Du coup, Trump ne montre aucune gêne à proclamer qu’il a « un des QI les plus élevés », mais aussi « la meilleure mémoire au monde ». Et qu’il est, comme il l’a répété le week-end dernier, non pas juste intelligent, mais « génial... et un génie très stable, en plus ». Une obsession que des gens plus qualifiés que moi pourraient beaucoup mieux expliquer.

UN MEETING POUR CONTREDIRE UN LIVRE

Ce que Michael Wolff est venu dire – entre deux approximations, trois faussetés et quatre vérités – c’est que Trump est loin d’être aussi brillant qu’il le prétend : « L’homme, a-t-il résumé hier matin à CNN, ne peut pas enchaîner deux phrases cohérentes. »

Cherchant par tous les moyens à réfuter l’auteur, la Maison-Blanche a fait le choix inusité hier après-midi de nous laisser voir le président à l’œuvre avec une vingtaine d’élus, républicains et démocrates.

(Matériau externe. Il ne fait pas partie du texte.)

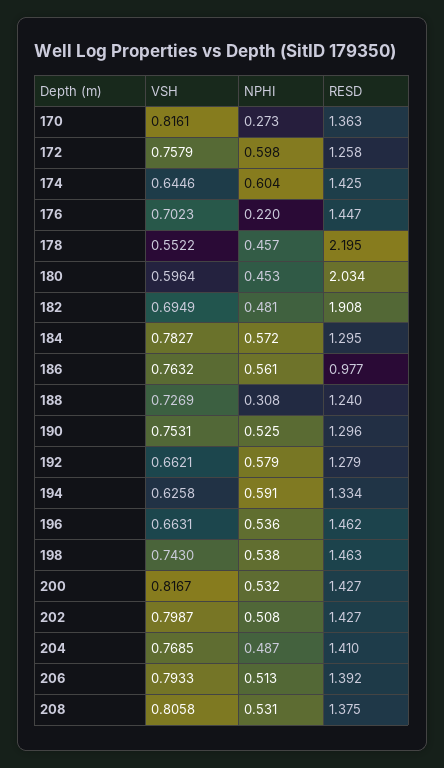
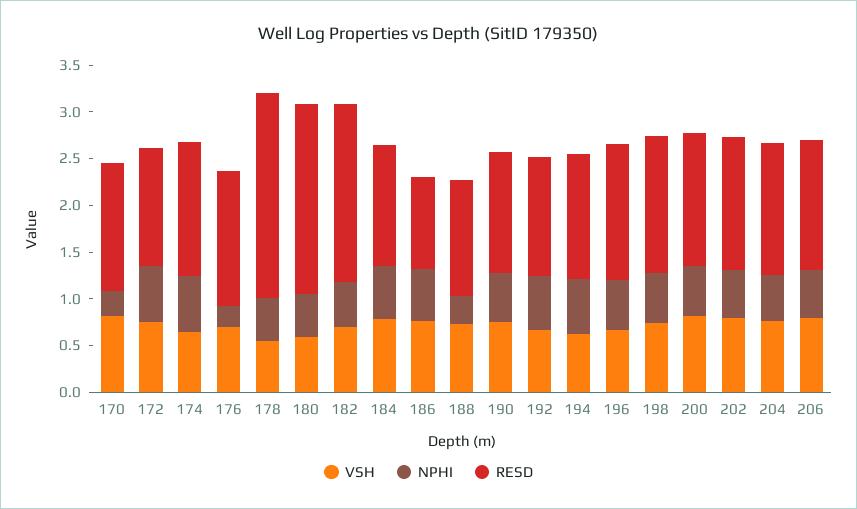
VSH, 208: 0.8058 -> none
NPHI, 208: 0.531 -> none
RESD, 208: 1.375 -> none

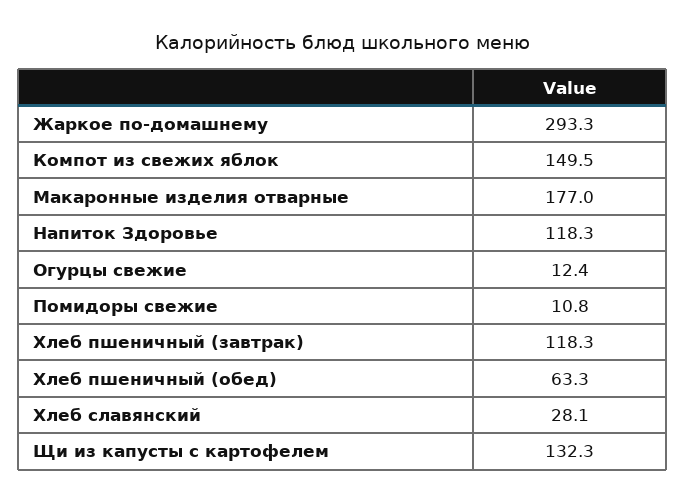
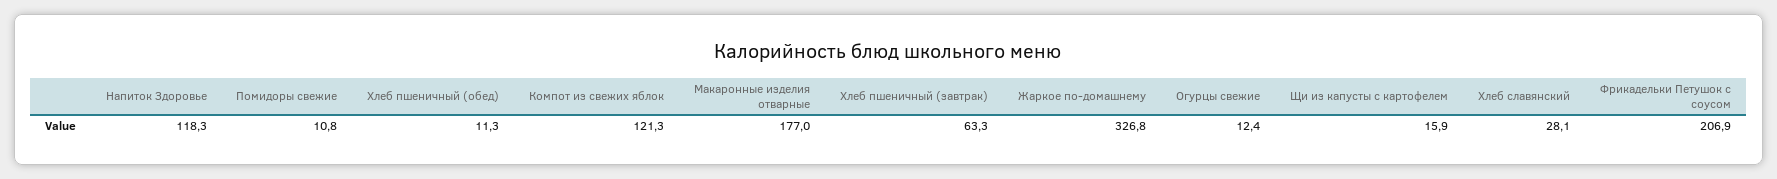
Жаркое по-домашнему: 293.3 -> 326.8
Компот из свежих яблок: 149.5 -> 121.3
Хлеб пшеничный (завтрак): 118.3 -> 63.3
Хлеб пшеничный (обед): 63.3 -> 11.3
Щи из капусты с картофелем: 132.3 -> 15.9
Фрикадельки Петушок с соусом: none -> 206.9

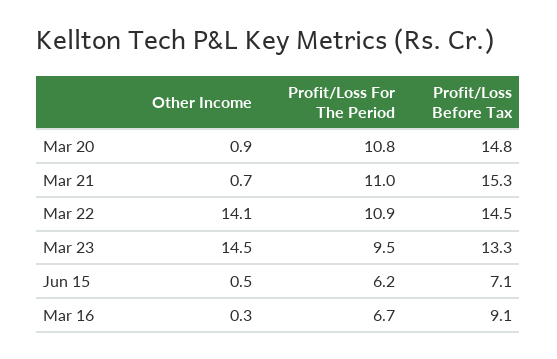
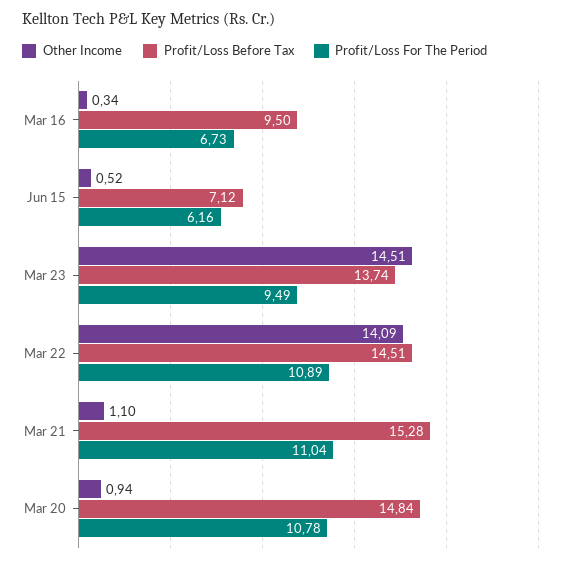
Other Income, Mar 21: 0.7 -> 1.1
Profit/Loss Before Tax, Mar 23: 13.3 -> 13.74
Profit/Loss Before Tax, Mar 16: 9.1 -> 9.5

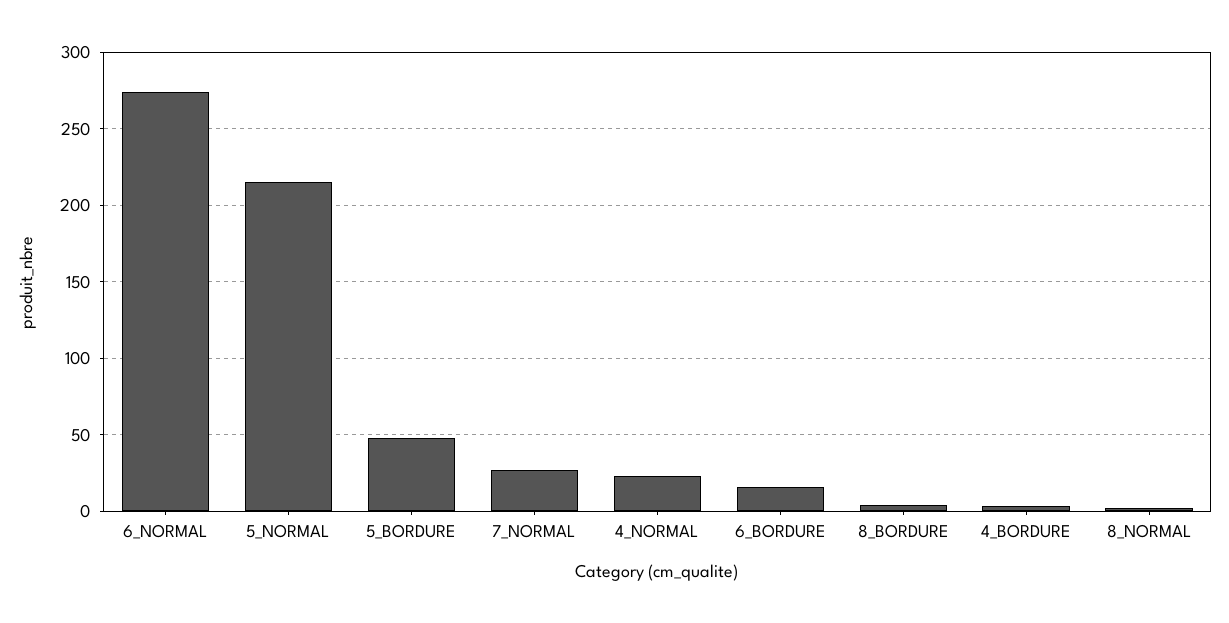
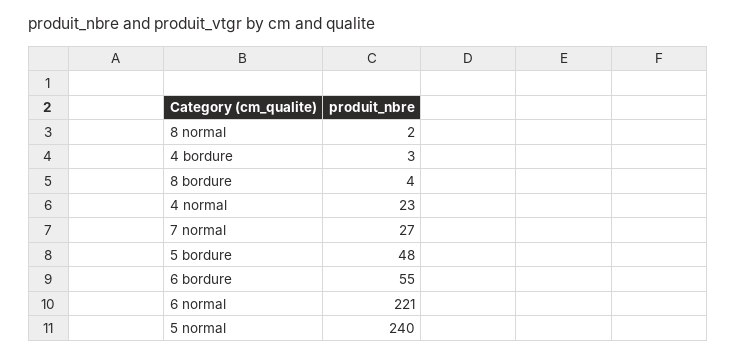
6_NORMAL: 275 -> 221
5_NORMAL: 215 -> 240
6_BORDURE: 15 -> 55

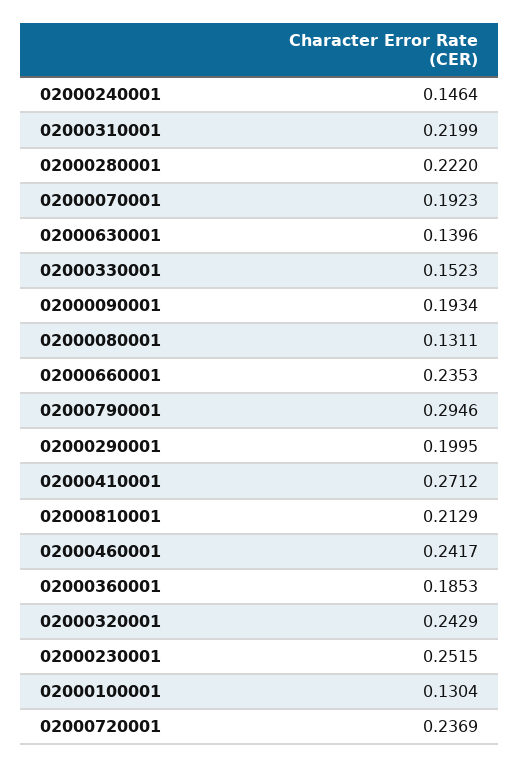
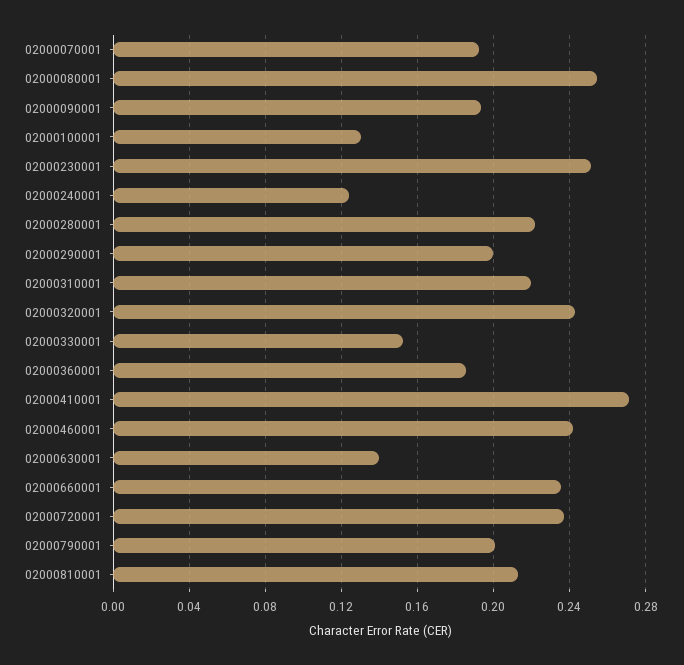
02000240001: 0.1464 -> 0.125
02000080001: 0.1311 -> 0.255
02000790001: 0.2946 -> 0.2

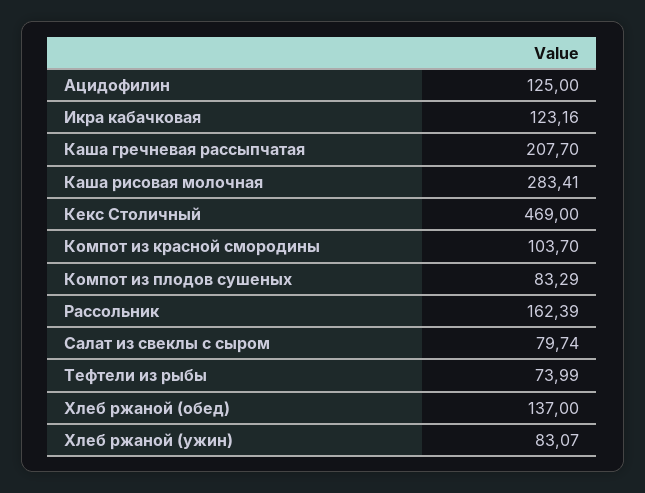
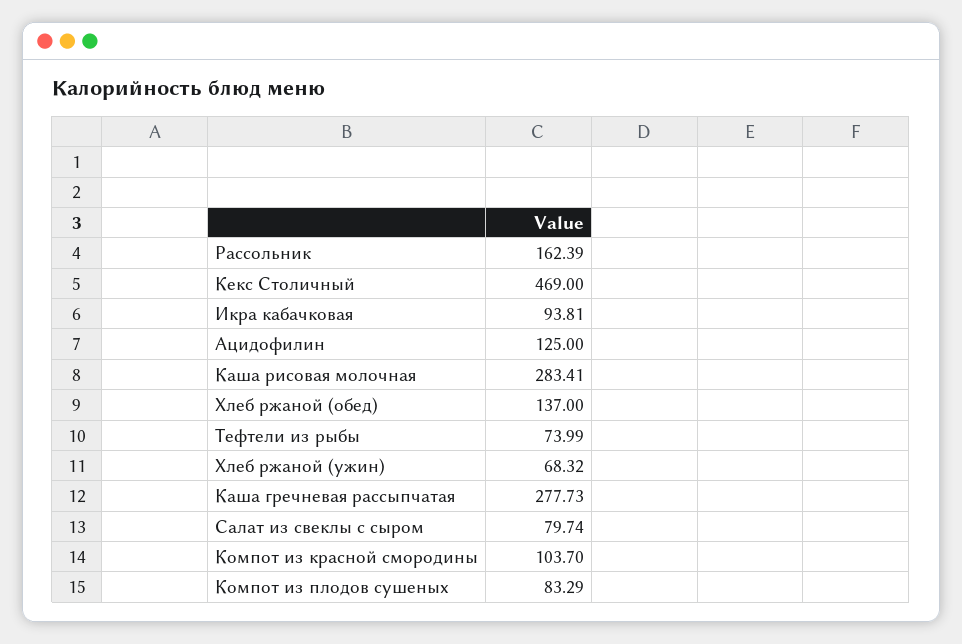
Икра кабачковая: 123.16 -> 93.81
Каша гречневая рассыпчатая: 207.7 -> 277.73
Хлеб ржаной (ужин): 83.07 -> 68.32

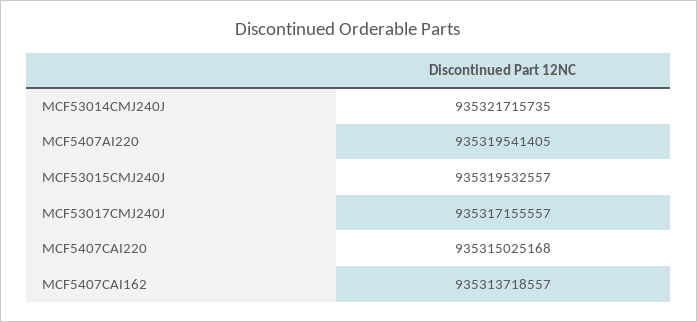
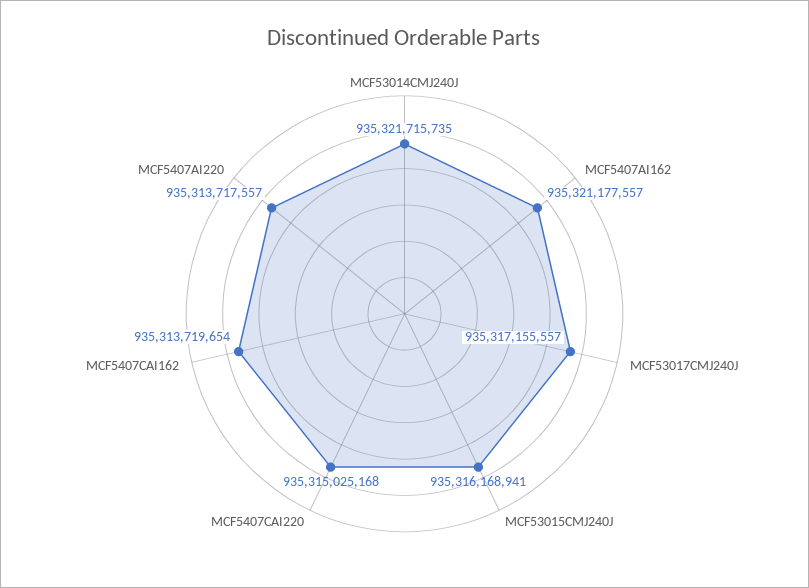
MCF5407AI220: 935319541405 -> 935313717557
MCF53015CMJ240J: 935319532557 -> 935316168941
MCF5407CAI162: 935313718557 -> 935313719654
MCF5407AI162: none -> 935321177557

Réunis autour de la grande table du « Cabinet room », Donald Trump a passé la parole à un et à l’autre, puis, devant nous les correspondants, ils se sont mis à négocier la réforme de l’immigration, si chère au président. Tout cela pendant plus de cinquante minutes !

RESTER INCONTOURNABLE

On a voulu nous montrer que le président des États-Unis avait toute sa tête et ça a marché. J’y étais, fiez-vous à moi : Donald Trump, même avec sa syntaxe chancelante et un vocabulaire répétitif, n’a pas fait un fou de lui.

Semblait-il se perdre dans les détails des politiques discutées ? Avait-il l’air de mêler « réforme totale » et « changements ciblés » en matière d’immigration ? Donnait-il l’impression de vouloir dire à chacun ce qu’il voulait entendre? Absolument !

A-t-on réussi toutefois à prouver que peu importe ce que ses détracteurs en pensent, les grandes discussions et les décisions finales passent par lui ? Que le président, c’est lui et que les élus, aussi sûrs d’eux-mêmes peuvent-ils être, continuent de lui donner du Monsieur ? Eh oui ! Ces jours-ci, c’est amplement pour lui.